(DOCUMENT TEXT)
A: You can try taking Bioflavonoids, Grape Seed Skin Extract and vitamin C to help strengthen the capillaries. You can also try MSM and Cysteine, two sulfur based amino acids that are essential for healthy skin. Please keep in mind that for some people, the damage seems to be permanent, but you should still give these supplements a try.

Q: Do you have a division for veterinary medicine? My dog, recently diagnosed with lymphoma, is undergoing chemotherapy. The vet treating her is suggesting several supplements, vitamins, etc. One of the recommendations is turmeric. I read that curcumin comes from turmeric and that other antioxidants could interfere with it. I need some help here. Do I understand correctly, that other antioxidants should not be taken along with curcumin?


A: Curcumin is fine to take along with other antioxidants. The Foundation always recommends a combination of antioxidants, which is the whole foundation of the Life Extension Mix. Please see “Life Extension For Your Pet” in this issue for more information on pet nutrition.

Although we do not have a protocol for animals, many people have followed the human protocols for similar diseases-in smaller doses of course-for their sick animals. And they have had much success. We have a protocol on Leukemia/Lymphoma/ Hodgkin's disease. Keep in mind, though, that although further research is still being done on the matter, we advise that you not give supplements to your pet while they are undergoing chemotherapy.

Q: I am interested in your ascorbyl palmitate products. They sound great but, can you tell me how the body absorbs this form of vitamin C? Does it travel into the blood stream in this form or is it broken down? Why is it more effective?

A: Ascorbyl palmitate is an oil soluble vitamin C prepared from ascorbic acid with palmitic acid. Since this form of vitamin C is fat soluble it is stored in the lipid cell membrane until the body is ready to put it to use, therefore extending its availability to the cells unlike the water soluble form.

Q: My mother was told gamma amino butyric acid would help with her anxiety. Unfortunately, I cannot find much information about it. Would you have information about how it works, and advise whether there are any side effects? I would like to learn more before we decide whether my mom should take this route.
(End DOCUMENT TEXT)
(MATERIAL SHOWN)
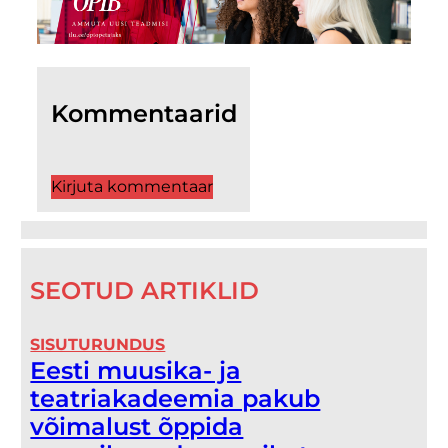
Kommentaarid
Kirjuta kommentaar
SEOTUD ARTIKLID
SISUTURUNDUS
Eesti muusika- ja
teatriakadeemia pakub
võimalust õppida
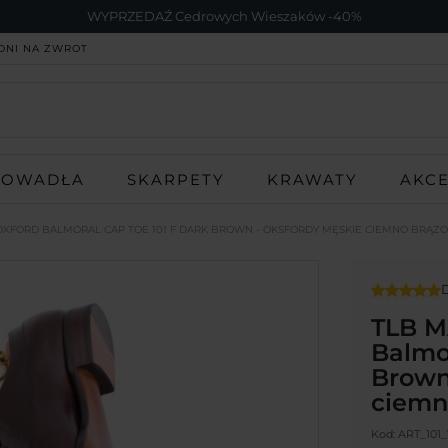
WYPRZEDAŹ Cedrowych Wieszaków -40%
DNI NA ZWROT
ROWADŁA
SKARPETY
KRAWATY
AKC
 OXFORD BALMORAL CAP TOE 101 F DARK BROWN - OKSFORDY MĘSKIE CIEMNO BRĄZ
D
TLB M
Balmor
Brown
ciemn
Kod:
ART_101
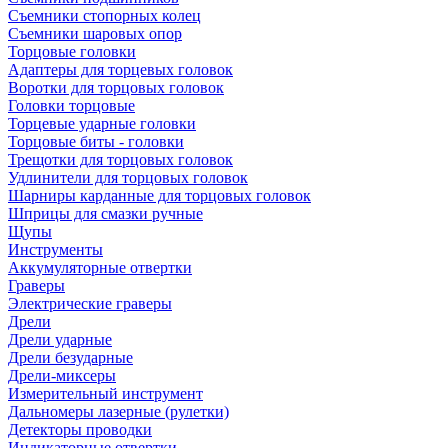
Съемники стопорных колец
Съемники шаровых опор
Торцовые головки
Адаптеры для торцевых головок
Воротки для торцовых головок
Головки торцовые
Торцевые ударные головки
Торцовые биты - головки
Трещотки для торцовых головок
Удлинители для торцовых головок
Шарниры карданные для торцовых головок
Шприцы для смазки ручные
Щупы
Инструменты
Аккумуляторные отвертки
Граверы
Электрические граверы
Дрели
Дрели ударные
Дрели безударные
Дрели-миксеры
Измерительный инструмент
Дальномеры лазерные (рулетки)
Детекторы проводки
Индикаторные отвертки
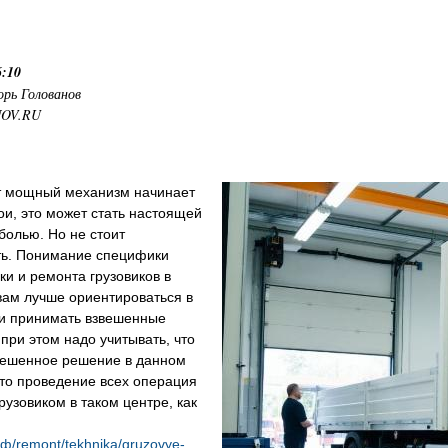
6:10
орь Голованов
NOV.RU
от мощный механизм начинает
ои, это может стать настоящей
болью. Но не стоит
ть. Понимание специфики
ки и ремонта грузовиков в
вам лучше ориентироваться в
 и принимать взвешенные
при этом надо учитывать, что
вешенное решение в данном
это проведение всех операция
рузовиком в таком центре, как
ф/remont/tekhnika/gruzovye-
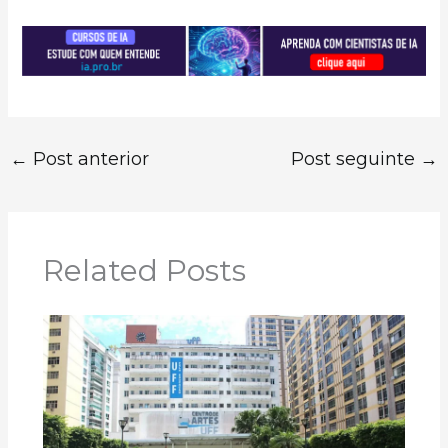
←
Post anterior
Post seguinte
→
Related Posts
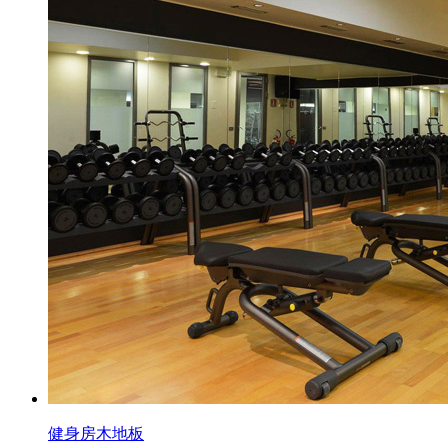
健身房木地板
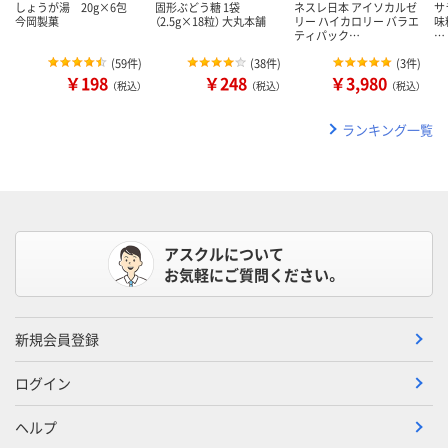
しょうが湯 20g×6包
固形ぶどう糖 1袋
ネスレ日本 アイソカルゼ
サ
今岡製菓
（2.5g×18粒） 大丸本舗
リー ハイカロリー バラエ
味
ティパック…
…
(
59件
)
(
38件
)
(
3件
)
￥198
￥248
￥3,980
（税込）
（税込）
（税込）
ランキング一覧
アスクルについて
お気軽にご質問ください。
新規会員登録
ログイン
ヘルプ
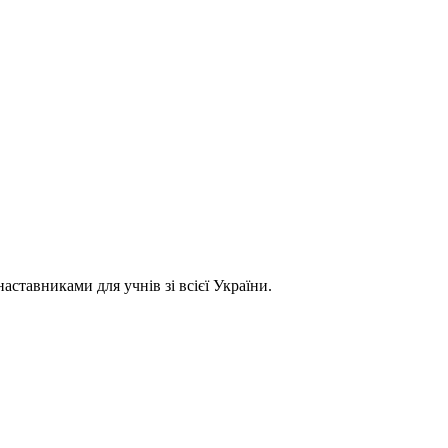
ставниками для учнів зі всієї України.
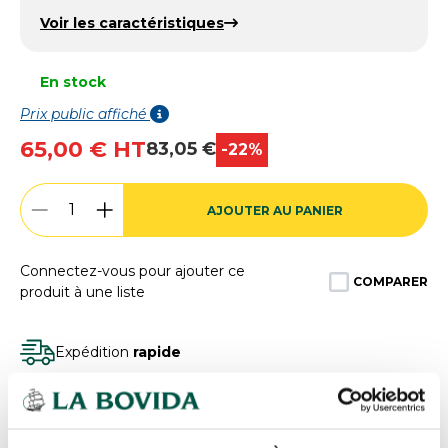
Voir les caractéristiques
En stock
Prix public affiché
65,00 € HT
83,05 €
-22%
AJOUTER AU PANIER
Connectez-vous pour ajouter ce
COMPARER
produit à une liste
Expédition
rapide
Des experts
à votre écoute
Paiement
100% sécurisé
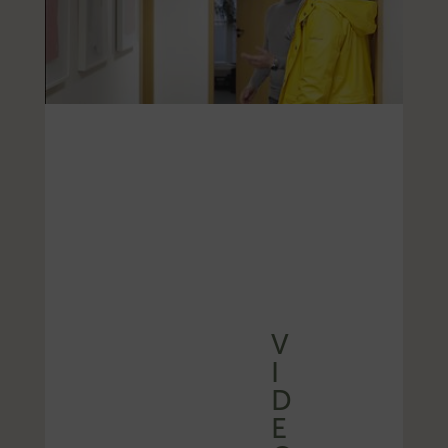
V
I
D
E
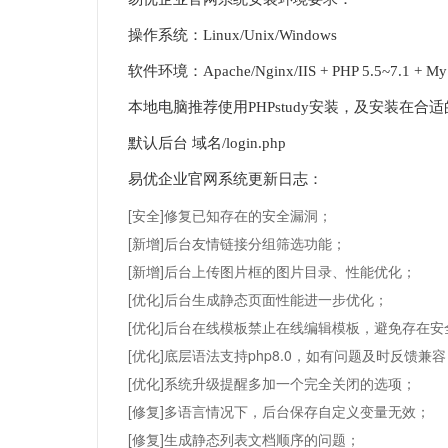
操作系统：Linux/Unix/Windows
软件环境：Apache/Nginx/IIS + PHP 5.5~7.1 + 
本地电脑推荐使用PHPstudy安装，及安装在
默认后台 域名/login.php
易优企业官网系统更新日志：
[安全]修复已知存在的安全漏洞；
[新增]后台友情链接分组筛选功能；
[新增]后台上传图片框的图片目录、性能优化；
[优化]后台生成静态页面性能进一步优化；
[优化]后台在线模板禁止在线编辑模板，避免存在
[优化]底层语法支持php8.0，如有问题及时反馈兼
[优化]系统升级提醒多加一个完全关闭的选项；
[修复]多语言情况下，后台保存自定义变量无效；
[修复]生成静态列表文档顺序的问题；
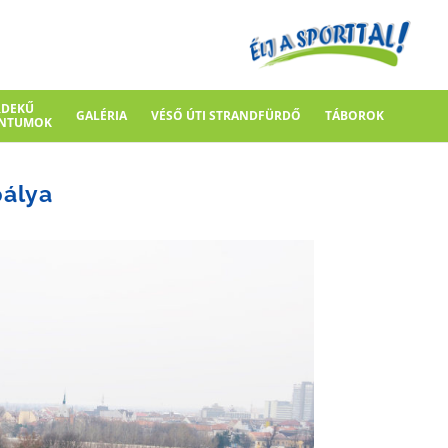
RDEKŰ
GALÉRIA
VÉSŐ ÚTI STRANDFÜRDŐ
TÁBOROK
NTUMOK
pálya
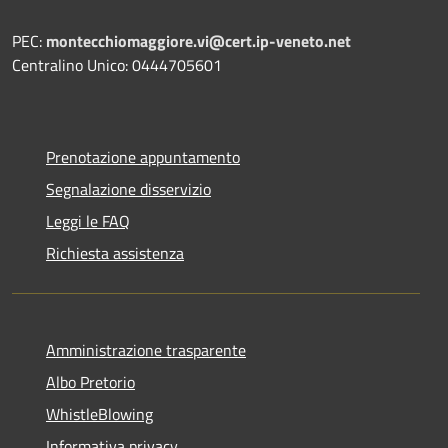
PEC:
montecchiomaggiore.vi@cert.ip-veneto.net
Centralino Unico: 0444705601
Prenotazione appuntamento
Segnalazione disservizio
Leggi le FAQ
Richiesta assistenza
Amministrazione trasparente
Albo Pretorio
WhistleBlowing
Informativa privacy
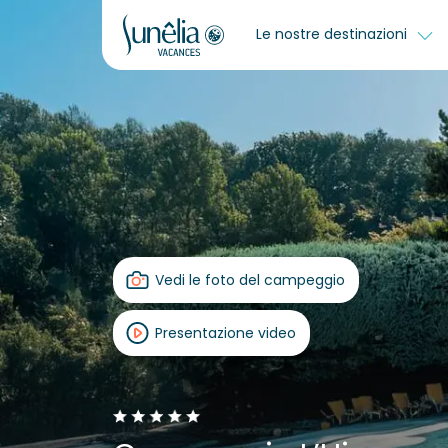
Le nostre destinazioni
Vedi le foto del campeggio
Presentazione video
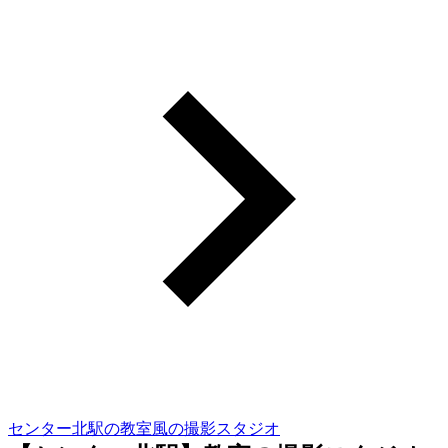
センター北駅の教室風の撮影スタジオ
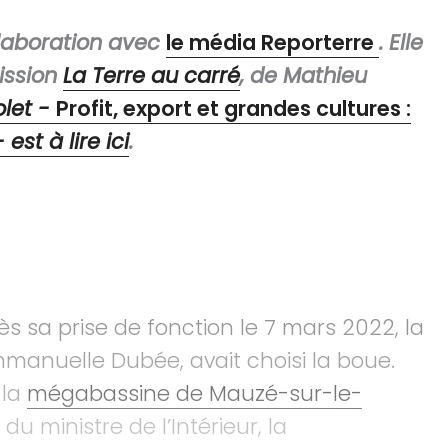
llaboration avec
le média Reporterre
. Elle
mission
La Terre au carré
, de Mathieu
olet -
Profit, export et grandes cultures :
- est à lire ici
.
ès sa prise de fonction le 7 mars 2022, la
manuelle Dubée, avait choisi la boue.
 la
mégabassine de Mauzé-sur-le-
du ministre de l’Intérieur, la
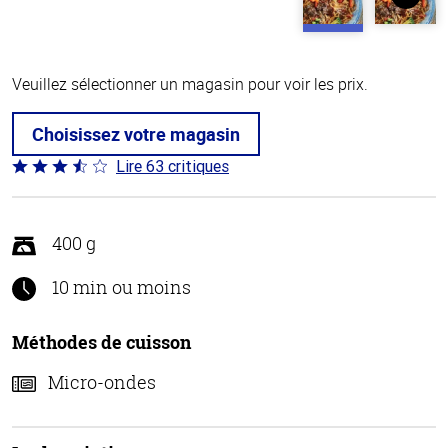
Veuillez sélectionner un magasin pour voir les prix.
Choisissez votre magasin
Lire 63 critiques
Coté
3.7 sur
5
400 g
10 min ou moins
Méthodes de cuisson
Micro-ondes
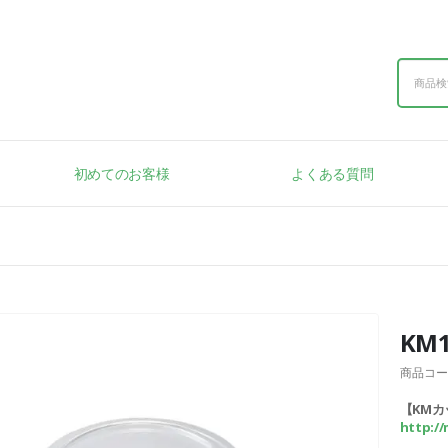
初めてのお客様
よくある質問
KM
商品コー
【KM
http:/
(End MATERIAL SHOWN)
§ **REQUIREMENT 1**:
Answer these questions using the supplement Q&A text:
(a) Which two sulfur-based amino acids are named as essential for healthy skin?
(b) From what is ascorbyl palmitate prepared?
(c) With what disease was the dog recently diagnosed?
§ **REQUIREMENT 2**: Reproduce everything in the supplement Q&A text from "Although we do" down to "it more effective?", word for word.
The records are independent material and are not part of the supplement Q&A text.

§ **TASK ANSWER 1**:
(a) MSM and Cysteine
(b) Ascorbic acid with palmitic acid
(c) Lymphoma

§ **TASK ANSWER 2**:
Although we do not have a protocol for animals, many people have followed the human protocols for similar diseases-in smaller doses of course-for their sick animals. And they have had much success. We have a protocol on Leukemia/Lymphoma/ Hodgkin's disease. Keep in mind, though, that although further research is still being done on the matter, we advise that you not give supplements to your pet while they are undergoing chemotherapy.

Q: I am interested in your ascorbyl palmitate products. They sound great but, can you tell me how the body absorbs this form of vitamin C? Does it travel into the blood stream in this form or is it broken down? Why is it more effective?